**Fragmento del documento:**
La imagen de abajo corresponde a la forma en que se hacen las filas para reclamar el subsidio de Familias en Acción en los municipios antioqueños de Betulia y Urrao. Los dos se ubican en el suroeste de Antioquia, separados por 35 minutos de vía pavimentada en su totalidad. El primero reconocido productor de café, el segundo hace parte de la despensa agrícola del departamento, pero también es reconocido por una creciente vocación turística. A pesar de la similitud de uno y otro, la imagen demuestra lo disímil que es la actividad pública en los dos. ¿Y por qué hablar de función pública? Bien, sigamos con el ejercicio comparativo. De un lado está el campesino que tiene que lidiar con los afanes propios de su realidad: que no lo deje el camión escalera, que el trabajo en su parcela de pancoger se mantenga, que la vía esté en buen estado y le permita llegar a tiempo (Betulia tiene veredas a 4 horas de distancia), qué decir del abrasante sol que golpea sobre su espalda mientras espera poder reclamar un subsidio que en tiempos de coronavirus será el único recurso que tendrá en mucho tiempo, pero, sobre todo, los pico y cédula que le imponen desde la centralidad de la administración, que le aumenta el anhelo de poder hacer el mercado antes de que lo deje el transporte, sumando a sus afanes el hambre y la incertidumbre de saber cuándo podrá salir de nuevo.

**Datos:**
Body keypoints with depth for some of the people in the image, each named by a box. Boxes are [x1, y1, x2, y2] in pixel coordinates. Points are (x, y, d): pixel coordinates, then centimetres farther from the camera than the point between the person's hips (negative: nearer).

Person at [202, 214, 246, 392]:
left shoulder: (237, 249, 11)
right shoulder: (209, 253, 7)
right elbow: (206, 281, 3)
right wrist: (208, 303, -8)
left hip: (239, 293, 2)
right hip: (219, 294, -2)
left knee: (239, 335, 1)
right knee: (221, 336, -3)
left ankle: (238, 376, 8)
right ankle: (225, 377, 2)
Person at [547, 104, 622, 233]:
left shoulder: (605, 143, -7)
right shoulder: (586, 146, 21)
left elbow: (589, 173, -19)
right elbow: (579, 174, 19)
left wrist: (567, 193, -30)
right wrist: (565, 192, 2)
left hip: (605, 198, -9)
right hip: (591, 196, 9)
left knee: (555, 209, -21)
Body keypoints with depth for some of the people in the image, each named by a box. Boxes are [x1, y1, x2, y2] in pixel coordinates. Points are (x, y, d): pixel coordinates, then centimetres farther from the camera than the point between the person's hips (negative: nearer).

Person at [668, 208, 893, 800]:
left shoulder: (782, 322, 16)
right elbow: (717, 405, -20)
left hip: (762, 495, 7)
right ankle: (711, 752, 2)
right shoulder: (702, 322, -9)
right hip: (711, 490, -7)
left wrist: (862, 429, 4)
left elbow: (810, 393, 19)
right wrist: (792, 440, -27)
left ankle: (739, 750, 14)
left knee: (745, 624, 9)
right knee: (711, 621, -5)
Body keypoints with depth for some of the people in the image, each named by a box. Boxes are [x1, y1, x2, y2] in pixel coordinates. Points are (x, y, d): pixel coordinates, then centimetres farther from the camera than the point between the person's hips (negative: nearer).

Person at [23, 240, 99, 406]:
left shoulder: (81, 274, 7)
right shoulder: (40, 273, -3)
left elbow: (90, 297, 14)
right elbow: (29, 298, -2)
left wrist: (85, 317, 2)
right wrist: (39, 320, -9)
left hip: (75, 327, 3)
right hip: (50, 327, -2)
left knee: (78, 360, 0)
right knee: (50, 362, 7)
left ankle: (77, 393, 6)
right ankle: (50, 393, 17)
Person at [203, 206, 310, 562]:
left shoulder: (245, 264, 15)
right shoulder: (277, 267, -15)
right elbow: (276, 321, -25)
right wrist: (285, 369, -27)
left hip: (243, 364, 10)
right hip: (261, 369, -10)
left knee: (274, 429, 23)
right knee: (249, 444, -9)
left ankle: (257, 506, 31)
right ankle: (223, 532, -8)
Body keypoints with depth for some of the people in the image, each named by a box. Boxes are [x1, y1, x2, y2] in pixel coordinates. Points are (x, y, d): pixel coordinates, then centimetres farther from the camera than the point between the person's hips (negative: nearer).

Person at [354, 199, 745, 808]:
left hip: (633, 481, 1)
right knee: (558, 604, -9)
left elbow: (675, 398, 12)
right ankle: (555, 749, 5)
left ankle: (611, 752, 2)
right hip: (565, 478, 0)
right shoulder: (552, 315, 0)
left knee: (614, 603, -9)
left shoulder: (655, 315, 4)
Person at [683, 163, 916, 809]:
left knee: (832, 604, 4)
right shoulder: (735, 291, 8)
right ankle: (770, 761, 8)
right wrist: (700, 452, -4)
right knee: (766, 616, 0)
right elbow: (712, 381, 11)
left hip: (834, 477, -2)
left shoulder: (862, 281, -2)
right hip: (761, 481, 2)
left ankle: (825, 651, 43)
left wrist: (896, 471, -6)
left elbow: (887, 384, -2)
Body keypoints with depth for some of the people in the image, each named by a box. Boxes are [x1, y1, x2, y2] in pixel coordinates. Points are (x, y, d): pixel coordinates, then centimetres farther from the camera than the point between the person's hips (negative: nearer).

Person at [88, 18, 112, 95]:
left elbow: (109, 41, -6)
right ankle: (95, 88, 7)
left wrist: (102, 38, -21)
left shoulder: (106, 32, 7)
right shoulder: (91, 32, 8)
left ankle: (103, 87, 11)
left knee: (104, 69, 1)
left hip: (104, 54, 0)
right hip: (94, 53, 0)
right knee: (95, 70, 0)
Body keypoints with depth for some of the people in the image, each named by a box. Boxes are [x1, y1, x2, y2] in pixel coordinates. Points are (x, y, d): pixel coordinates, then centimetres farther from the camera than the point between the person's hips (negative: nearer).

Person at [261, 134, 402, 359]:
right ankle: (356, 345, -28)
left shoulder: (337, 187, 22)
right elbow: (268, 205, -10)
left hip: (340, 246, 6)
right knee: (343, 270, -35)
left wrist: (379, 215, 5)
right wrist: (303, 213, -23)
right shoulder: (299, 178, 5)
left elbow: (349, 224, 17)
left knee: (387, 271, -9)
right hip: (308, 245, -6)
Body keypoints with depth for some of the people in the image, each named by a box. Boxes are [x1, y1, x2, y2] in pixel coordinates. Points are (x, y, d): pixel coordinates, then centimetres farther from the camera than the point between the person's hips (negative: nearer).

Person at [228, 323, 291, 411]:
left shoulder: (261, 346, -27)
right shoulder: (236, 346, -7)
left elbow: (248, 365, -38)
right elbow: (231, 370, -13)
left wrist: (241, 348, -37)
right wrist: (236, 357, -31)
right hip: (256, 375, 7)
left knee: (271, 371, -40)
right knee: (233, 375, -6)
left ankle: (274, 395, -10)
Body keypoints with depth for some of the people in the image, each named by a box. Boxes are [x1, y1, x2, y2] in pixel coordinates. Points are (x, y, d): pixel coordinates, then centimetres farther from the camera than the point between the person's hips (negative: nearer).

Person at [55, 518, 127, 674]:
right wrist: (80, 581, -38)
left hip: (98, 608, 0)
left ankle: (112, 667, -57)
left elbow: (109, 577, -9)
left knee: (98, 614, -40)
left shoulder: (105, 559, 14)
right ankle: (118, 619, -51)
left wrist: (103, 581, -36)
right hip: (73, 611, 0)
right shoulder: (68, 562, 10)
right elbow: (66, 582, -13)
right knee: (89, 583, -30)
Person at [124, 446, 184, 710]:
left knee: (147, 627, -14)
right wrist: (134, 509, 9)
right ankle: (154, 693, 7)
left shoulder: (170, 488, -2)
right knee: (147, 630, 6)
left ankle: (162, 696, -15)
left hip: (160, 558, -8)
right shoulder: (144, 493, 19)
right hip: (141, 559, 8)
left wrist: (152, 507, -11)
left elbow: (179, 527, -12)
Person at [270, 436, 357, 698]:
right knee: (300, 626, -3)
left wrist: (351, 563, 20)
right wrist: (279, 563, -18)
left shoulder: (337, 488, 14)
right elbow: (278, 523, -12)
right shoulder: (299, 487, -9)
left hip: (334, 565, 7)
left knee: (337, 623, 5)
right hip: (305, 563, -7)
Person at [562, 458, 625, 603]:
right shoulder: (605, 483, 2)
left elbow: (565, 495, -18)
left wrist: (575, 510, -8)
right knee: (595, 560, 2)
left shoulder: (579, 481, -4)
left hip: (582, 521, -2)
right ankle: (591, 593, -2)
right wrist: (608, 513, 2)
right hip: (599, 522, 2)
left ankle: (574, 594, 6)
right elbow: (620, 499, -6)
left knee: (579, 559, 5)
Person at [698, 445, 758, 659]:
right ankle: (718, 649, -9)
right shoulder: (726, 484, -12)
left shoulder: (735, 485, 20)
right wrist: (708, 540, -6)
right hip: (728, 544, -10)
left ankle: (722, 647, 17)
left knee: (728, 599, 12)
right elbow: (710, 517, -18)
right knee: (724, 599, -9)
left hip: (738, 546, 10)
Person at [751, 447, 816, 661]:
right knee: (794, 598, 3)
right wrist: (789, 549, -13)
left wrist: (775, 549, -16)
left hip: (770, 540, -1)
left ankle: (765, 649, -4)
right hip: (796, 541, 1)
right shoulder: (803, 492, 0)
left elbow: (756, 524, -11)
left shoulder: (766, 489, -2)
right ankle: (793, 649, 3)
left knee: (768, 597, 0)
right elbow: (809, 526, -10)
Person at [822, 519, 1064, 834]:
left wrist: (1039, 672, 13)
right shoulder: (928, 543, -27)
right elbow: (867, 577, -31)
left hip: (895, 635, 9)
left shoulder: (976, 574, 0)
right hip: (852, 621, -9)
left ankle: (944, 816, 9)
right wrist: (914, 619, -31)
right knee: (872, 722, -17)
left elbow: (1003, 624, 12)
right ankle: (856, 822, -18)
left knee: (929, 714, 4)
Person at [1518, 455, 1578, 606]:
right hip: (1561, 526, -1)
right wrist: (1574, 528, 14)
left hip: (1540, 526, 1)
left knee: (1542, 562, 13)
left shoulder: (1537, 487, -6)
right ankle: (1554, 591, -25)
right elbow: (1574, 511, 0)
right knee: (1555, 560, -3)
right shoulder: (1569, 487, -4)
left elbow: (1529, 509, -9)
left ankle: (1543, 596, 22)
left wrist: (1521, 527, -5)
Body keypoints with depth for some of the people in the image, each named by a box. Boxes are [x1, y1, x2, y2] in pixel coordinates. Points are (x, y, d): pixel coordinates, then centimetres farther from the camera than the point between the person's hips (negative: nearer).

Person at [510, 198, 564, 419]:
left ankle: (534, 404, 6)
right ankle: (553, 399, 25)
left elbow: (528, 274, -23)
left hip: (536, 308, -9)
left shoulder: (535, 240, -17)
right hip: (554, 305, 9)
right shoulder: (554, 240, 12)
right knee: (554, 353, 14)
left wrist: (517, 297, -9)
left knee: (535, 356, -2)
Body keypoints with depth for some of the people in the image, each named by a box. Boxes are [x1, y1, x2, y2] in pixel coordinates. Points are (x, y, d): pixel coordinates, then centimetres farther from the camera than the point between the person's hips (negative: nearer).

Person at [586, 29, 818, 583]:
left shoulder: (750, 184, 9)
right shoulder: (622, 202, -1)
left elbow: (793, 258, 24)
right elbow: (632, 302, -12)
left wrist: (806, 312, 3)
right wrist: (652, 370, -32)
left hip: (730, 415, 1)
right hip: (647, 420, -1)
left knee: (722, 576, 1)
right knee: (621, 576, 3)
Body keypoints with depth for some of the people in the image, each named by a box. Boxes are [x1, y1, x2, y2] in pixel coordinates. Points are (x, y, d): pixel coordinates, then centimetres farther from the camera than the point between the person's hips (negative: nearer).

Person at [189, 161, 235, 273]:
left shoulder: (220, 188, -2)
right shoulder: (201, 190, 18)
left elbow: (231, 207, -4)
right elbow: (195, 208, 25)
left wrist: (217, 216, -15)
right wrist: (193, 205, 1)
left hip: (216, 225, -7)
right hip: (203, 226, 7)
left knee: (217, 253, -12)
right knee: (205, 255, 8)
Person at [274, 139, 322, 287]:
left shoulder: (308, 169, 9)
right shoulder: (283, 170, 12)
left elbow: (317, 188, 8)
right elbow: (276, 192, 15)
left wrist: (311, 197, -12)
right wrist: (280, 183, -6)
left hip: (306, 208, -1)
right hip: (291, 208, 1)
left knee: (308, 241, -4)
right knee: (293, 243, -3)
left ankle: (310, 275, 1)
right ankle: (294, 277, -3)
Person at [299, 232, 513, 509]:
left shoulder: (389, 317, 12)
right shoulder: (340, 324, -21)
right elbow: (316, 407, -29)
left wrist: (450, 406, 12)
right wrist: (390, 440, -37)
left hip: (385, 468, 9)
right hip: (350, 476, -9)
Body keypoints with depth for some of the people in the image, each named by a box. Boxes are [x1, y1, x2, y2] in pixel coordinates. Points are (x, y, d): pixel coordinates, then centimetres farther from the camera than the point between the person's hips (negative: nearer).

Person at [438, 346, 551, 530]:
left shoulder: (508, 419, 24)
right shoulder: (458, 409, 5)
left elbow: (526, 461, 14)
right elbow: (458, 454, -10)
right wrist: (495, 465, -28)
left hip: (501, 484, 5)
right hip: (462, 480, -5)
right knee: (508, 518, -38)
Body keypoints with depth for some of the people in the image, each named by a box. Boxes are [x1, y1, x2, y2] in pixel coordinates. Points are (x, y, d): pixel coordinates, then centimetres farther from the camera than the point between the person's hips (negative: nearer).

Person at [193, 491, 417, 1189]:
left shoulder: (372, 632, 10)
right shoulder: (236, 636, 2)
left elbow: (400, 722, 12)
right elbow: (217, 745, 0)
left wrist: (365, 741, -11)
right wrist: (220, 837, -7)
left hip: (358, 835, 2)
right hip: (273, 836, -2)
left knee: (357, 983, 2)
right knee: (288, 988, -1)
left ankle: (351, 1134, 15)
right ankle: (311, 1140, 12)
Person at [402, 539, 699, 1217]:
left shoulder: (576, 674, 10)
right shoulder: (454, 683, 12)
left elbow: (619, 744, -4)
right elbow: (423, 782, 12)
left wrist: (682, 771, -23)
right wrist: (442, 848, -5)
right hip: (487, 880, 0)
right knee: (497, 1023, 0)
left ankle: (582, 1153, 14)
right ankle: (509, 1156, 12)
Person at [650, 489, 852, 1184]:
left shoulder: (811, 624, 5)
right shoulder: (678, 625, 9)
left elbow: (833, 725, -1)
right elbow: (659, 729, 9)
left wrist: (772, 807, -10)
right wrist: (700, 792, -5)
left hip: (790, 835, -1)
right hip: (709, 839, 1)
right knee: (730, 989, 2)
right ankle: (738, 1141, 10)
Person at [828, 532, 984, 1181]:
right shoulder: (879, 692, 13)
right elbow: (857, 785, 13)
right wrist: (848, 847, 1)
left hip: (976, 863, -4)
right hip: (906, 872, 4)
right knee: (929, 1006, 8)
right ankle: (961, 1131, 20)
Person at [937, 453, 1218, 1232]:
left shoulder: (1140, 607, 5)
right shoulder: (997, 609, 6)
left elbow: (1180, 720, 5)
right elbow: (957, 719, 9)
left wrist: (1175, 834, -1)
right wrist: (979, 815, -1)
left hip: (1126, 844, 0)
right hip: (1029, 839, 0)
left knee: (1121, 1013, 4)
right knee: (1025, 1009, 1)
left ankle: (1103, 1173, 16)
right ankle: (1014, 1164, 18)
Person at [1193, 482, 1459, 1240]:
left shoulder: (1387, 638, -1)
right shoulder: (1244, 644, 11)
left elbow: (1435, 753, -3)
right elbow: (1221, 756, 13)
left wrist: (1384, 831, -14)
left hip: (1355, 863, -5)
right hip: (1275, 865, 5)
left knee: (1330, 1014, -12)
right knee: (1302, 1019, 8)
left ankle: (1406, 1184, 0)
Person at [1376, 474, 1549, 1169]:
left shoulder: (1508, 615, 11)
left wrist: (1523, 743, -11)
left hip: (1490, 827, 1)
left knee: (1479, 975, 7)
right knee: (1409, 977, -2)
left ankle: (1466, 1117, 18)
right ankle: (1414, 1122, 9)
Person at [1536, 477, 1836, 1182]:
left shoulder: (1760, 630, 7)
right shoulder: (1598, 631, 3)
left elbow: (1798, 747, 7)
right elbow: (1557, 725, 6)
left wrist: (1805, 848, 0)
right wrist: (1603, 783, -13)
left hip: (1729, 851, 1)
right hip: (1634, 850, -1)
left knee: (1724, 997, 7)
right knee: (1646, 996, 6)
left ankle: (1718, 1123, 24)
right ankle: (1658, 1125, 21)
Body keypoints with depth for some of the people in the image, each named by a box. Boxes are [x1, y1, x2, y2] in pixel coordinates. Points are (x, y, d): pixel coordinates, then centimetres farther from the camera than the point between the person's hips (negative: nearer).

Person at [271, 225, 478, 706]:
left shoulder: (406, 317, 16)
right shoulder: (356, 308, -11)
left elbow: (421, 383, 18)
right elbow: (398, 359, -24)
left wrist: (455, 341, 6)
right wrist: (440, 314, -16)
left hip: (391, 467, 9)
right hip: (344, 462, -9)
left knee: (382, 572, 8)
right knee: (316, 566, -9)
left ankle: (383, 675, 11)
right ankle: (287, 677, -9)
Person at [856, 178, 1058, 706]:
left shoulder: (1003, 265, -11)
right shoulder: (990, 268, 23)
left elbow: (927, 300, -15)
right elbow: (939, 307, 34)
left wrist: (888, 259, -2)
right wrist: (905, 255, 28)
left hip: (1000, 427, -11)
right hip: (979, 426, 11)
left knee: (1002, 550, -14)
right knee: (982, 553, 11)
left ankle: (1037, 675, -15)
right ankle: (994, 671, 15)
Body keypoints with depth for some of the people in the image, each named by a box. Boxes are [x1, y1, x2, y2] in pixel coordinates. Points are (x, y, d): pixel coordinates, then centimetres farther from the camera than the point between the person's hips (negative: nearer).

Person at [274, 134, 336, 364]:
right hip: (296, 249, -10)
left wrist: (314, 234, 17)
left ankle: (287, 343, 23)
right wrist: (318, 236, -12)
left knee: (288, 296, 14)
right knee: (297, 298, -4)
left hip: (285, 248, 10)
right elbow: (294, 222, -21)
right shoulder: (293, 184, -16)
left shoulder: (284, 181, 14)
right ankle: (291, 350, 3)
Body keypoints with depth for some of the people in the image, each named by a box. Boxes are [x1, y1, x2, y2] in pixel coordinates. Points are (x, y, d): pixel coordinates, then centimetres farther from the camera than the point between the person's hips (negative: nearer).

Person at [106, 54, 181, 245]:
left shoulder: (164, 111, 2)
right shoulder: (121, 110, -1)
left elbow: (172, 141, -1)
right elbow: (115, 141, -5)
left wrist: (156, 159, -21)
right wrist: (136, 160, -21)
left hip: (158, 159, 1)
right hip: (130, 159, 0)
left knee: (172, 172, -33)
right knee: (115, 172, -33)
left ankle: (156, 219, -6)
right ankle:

**Enunciado:** Por favor, continúa el texto sobre las filas para cobrar el subsidio de Familias en Acción en Betulia y Urrao a partir de su última oración. El listado es un material independiente.

**Resultado del ejercicio:**
De otro lado, la jurásica función pública, en cabeza de quienes reciben honorarios públicos para cumplir con una responsabilidad que estará permanentemente bajo supervisión de la ciudadanía, llega cumplidamente a la hora de apertura de su oficina, ni un minuto antes, ni un minuto después, absorto del contexto de esa comunidad que paga indirectamente el cumplimiento de los objetivos pactados en su contrato. El funcionario está sentado en su silla ergonómica, a la sombra, sin más esfuerzo que le exige buscar las letras en el teclado de su computador, con sus horarios para almuerzo preestablecidos y debidamente cumplidos y a cuya cita acude puntualmente a dos o tres cuadras de su oficina, no más lejano de esto está su hogar. Pero cuando se hace el más mínimo reparo al desorden y el peligro que ello representa en las filas que hay en algunos pueblos, las mismas que hay en sus vecinos municipios con mayor control, aparecen las cortinas de humo lanzadas desde los comité de aplausos de aquellos alcaldes que perciben más dócil eludir las críticas que aceptar los errores e implementar correctivos, esa actividad tan simple de la función pública “moderna” que hace parte del ciclo PHVA (planear, hacer, verificar, actuar).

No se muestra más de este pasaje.